You may want to chat with sailers at the Oak Harbor Yacht Club


----------



## FSJunky (Sep 12, 2016)

I have found a sailing school, and convinced my wife to go for her ASA101. that way she can make her own call on how she likes it and learn with out me interfering. just curious what a good time of year is. I know up hear in the PNW the summers are best for sun and warmth, but the wind dies down. any suggestions?


----------



## twoshoes (Aug 19, 2010)

FSJunky said:


> I know up hear in the PNW the summers are best for sun and warmth, but the wind dies down. any suggestions?


Sail in the summer anyway, or late spring, or early fall. :wink


----------



## midwesterner (Dec 14, 2015)

Regarding how to introduce the family to sailing: learn to sail first; and identify a boat or a charter; and take them out on some idyllic, sunny, light wind, bluebird kind of day.

I'm a Child Development specialist and what Faster said in the second post, about kids, is spot-on. Buy that toddler his own set of inexpensive binoculars (real binoculars, not a toy but nothing expensive) and maybe a small mesh seine dip net for seeing what's in the water by the beach. 

I'm sure that you have many sailing schools and charters in your area. I chartered a boat and took classes in Vancouver B.C just two hours north of you. The sailors in their club there all have heaters on their boats and sail all year around.


----------



## aeventyr60 (Jun 29, 2011)

The local Parks and Recreation has this program form kids:

https://www.seattle.gov/parks/find/centers/mt-baker-rowing-and-sailing-center


----------



## danvon (Dec 10, 2012)

Between about now and the end of April (maybe even into May) you can pretty reliably find grey whales in the area between Whidbey & Camano Islands - more south towards Langley I think. They feed in the shallow water (often on the east side north of Everett). That might keep the kids interested for a bit.


----------



## midwesterner (Dec 14, 2015)

FSJunky said:


> I really appreciate the impute and just thought that this might be like camping but a bit more fun.


For the two-year-old, the time on the boat is more like a long trip in the family minivan. But if you take a brief trip across the bay to an island or beach, whether you sleep on the boat or pitch a tent on the beach, it can be a good camping trip. 
I think the smaller boats that you're looking at, to stay under that 26 foot limit, will do fine while your kids are little. They'll grow up fast and your family will outgrow that boat quickly but that gives you a couple of years of sailing before you have to upgrade. During that time you will gain a lot of skill and learn a lot about what your family needs next.

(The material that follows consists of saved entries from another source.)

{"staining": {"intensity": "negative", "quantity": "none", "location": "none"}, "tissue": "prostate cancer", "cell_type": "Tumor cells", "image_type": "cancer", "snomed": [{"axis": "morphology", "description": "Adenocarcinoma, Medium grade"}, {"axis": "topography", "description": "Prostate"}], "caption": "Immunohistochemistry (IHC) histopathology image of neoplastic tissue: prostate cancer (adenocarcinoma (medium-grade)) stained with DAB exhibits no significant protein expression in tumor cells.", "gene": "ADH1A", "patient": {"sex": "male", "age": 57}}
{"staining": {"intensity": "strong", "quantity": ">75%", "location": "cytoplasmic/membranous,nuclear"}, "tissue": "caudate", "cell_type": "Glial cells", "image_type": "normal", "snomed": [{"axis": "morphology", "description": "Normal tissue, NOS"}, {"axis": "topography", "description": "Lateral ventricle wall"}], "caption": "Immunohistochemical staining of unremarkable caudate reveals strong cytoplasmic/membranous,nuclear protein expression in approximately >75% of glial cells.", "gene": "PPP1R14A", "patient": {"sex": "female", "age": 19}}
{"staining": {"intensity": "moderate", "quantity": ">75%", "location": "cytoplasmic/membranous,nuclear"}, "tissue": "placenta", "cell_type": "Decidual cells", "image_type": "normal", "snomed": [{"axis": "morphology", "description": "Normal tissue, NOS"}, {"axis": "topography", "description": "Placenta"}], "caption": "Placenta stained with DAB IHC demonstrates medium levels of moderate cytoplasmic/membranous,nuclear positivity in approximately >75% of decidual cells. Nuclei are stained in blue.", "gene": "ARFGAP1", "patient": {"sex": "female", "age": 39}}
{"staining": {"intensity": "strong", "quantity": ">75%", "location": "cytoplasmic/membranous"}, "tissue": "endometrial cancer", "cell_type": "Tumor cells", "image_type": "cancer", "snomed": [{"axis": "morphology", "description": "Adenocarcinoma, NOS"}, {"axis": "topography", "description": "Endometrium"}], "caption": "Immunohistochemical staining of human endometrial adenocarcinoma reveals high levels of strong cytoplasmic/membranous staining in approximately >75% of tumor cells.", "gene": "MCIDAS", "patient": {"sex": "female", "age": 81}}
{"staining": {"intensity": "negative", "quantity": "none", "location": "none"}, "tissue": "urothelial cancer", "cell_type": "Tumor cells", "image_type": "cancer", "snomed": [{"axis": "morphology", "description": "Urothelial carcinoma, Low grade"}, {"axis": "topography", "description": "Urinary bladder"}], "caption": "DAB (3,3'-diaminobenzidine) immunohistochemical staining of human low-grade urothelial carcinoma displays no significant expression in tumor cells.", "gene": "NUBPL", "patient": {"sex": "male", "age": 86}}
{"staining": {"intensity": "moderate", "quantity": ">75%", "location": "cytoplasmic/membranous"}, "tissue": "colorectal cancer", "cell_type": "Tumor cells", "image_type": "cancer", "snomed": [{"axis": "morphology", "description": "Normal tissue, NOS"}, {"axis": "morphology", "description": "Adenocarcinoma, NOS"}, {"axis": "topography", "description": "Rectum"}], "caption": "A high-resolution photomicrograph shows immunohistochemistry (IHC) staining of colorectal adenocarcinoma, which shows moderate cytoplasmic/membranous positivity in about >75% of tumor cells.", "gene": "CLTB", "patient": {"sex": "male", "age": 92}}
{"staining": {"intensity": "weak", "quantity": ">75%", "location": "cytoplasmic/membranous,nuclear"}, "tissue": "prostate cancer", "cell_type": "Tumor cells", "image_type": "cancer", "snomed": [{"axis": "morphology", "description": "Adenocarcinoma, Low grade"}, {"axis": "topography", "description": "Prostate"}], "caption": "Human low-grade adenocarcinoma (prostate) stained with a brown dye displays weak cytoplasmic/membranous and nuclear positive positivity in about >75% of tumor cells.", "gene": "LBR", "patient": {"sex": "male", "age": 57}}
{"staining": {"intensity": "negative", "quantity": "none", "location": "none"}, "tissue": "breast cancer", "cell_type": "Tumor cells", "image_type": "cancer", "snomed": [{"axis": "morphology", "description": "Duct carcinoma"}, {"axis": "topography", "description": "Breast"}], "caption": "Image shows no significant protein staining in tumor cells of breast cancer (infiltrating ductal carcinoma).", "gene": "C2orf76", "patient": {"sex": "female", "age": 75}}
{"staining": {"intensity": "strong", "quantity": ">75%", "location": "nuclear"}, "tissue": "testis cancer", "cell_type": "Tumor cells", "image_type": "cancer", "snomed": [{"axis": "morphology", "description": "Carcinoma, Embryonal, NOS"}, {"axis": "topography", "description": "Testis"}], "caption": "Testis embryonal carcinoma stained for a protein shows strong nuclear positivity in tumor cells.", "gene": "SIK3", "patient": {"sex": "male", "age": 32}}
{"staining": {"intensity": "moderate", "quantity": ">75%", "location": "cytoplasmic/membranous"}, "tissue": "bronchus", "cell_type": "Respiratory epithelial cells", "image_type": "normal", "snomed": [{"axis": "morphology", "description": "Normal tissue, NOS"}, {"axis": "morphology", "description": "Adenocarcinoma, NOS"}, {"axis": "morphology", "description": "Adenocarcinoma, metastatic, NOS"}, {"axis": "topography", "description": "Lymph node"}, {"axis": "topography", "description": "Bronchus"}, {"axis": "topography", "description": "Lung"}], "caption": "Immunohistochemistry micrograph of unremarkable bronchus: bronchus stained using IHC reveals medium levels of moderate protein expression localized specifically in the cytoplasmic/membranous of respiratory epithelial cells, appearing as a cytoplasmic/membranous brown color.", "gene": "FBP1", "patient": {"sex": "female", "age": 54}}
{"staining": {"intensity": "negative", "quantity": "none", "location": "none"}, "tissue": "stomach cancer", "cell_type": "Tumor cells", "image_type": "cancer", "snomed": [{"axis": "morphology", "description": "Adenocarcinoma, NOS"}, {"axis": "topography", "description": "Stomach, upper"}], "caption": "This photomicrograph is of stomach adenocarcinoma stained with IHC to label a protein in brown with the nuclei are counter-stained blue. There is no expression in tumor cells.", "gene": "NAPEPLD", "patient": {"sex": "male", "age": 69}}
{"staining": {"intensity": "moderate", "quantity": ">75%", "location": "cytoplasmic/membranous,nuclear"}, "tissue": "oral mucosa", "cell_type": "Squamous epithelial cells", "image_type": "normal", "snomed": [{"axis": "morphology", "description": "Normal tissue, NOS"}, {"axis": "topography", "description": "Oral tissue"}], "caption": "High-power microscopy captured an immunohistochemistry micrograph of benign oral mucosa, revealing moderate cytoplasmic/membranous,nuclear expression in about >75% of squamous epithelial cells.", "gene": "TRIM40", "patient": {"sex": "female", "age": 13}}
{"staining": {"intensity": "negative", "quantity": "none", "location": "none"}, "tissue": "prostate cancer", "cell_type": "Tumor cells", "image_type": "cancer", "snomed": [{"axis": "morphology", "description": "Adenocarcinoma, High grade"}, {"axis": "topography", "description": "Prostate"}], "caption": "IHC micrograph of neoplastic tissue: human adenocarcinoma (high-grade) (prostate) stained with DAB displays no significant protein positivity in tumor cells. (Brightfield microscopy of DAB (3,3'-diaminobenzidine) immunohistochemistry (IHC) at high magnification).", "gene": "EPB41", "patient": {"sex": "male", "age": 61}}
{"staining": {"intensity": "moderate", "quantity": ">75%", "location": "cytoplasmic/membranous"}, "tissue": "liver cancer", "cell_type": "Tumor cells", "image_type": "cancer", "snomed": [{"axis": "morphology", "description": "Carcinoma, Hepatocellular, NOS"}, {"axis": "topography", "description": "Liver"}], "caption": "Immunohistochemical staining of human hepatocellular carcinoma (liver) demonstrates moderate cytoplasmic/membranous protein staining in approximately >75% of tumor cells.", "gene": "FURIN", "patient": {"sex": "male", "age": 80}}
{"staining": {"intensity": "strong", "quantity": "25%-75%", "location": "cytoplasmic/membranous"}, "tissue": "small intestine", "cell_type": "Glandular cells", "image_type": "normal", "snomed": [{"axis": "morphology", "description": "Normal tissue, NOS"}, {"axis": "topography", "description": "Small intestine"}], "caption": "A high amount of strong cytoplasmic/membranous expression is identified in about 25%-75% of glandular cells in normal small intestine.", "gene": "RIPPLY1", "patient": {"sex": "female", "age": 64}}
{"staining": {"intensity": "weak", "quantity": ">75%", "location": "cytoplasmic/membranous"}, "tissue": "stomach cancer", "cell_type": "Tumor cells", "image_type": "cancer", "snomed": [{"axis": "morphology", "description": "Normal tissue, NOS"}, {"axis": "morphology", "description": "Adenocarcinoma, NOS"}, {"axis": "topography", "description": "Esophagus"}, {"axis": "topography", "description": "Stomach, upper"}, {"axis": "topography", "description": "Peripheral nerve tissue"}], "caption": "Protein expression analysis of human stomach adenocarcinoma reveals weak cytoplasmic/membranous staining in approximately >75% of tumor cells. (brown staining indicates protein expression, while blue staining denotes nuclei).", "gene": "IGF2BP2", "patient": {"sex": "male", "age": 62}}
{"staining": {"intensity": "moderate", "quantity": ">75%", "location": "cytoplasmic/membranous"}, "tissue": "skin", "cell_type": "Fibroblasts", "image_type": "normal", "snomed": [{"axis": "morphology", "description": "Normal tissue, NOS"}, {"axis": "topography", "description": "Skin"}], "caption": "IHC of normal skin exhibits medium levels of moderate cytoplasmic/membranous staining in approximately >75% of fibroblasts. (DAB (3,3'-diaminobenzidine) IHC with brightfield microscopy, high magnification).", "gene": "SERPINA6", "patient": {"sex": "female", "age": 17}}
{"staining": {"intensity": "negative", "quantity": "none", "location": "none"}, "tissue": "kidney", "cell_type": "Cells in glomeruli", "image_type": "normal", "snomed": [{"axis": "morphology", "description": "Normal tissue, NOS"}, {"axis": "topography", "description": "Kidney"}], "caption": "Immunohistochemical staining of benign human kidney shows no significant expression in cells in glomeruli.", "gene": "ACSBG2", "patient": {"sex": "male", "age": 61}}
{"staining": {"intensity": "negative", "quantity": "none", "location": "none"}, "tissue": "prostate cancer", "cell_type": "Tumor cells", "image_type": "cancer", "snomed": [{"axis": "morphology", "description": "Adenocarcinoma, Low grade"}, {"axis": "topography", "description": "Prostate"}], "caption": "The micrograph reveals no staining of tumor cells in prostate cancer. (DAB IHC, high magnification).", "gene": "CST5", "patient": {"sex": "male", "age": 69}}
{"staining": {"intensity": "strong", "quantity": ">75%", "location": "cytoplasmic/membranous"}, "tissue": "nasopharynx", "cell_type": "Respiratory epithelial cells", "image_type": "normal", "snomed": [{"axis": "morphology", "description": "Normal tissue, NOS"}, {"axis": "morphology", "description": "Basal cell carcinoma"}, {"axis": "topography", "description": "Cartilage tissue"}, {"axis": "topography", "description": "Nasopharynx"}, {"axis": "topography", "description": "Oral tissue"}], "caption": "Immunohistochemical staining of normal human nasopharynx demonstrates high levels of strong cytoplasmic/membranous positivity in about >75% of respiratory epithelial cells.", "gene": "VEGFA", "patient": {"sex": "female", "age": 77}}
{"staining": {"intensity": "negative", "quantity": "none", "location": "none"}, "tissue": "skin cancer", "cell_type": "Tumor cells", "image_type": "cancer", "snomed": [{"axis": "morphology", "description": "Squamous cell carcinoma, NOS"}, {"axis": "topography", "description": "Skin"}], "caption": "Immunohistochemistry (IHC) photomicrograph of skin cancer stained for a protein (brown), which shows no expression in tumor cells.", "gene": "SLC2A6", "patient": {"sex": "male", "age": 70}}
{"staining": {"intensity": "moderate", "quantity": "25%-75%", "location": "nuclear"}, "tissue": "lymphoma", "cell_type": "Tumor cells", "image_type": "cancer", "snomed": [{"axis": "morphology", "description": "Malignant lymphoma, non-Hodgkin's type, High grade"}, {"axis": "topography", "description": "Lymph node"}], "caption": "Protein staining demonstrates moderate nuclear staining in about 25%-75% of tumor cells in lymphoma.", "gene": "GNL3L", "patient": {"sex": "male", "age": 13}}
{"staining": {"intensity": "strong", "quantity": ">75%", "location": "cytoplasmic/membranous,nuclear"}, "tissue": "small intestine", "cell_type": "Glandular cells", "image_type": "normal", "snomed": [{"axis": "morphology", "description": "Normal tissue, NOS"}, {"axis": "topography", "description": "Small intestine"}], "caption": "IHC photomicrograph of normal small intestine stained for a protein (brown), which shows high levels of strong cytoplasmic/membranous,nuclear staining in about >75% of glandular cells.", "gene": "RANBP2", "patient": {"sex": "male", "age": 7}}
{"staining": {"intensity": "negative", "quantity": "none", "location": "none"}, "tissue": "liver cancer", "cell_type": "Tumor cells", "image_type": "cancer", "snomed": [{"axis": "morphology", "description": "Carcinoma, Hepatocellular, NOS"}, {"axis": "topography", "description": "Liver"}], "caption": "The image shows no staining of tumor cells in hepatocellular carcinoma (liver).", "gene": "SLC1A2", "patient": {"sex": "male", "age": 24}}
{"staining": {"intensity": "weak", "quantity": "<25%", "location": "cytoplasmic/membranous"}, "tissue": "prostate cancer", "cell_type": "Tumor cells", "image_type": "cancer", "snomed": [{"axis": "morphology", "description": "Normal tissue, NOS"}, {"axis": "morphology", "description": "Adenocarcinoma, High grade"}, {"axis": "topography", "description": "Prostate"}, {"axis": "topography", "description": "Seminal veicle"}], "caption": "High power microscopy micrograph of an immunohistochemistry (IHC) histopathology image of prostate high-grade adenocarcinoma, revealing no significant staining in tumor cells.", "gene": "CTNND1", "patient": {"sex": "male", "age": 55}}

I took my kids on family canoe floats on Missouri Ozark streams as soon as they were old enough to sit up and have a lifejacket strapped on them. They are both good campers and I learned two things: small children do not tolerate sitting in a boat just watching the scenery go by as well as adults do. They get bored.; 2) getting an actual canoe seat for them made all the difference in the world, rather than having them sit in a puddle in the bottom of the boat. More frequent stops to play on a sandbar proved to be important.


----------



## Neilnt (Mar 19, 2017)

Glad I found this site. Got 2 youngsters and been thinking a lot of the same questions. Thanks


----------



## FSJunky (Sep 12, 2016)

The wife takes her ASA101 this weekend, Hopefully she loves it. After touring some cruising boats and talking to a few people who have cruised with kids she is almost 100% on board. so now its time to draw up a 10 year plan (how long till I retire from Active duty). step one as most of you have recommended is Join the Yacht club. (& maybe the Anacortes Yacht club as well). At this point I am actually debating not buying a boat for a few years, every penny not spent on boat cost can be used to save for a cruising boat. On the other hand although I am Shure I can find people looking for help with repairs, and can crue with a race boat, I am wondering if there are experiences I need that can only be had through boat ownership. Any advice on the pros and cons of boat ownership at this point?


----------



## NullPointer (Dec 8, 2016)

Yes! I have been there - my wife was quite scared of sailing with me on our Dufour 24, which was too "tippy" - heeling scared her. But she agreed to take an ASA course at San Juan Sailing. We spent a week with a wonderful teacher (a woman, which was a +++ for my wife) on a 36 foot boat in the San Juans, and by the end of the week, her only question was "when do we buy a bigger boat?" 

Good luck!

Regarding boat ownership, I think you are correct to plan for the long term. I was lucky my wife and I could afford to get a 38 foot classic plastic from the 70s, which has worked well for us (after lots of work refitting). But we have sailed it to Alaska, only 6 or so years after that ASA class! Getting a smaller boat now lets you all get used to the sailing life, but you'll probably lose money vs buying a larger boat in a few years. But who knows what the market will do. Our boat, in spite of the improvements we have made, is worth a lot less than when we bought it.... We don't regret a penny of it though.


----------



## FSJunky (Sep 12, 2016)

Thanks for all the advice and help, My wife really enjoyed the cores and I think we are going to try and get involved with the clubs hear in Oak Harbor and maybe down the road in Anacortes. I am currently involved crewing on a SJ24, and am going to ask the captain if I can help with some maintenance projects.


----------



## FSJunky (Sep 12, 2016)

later in the season we will look at potential pocket cruisers.


----------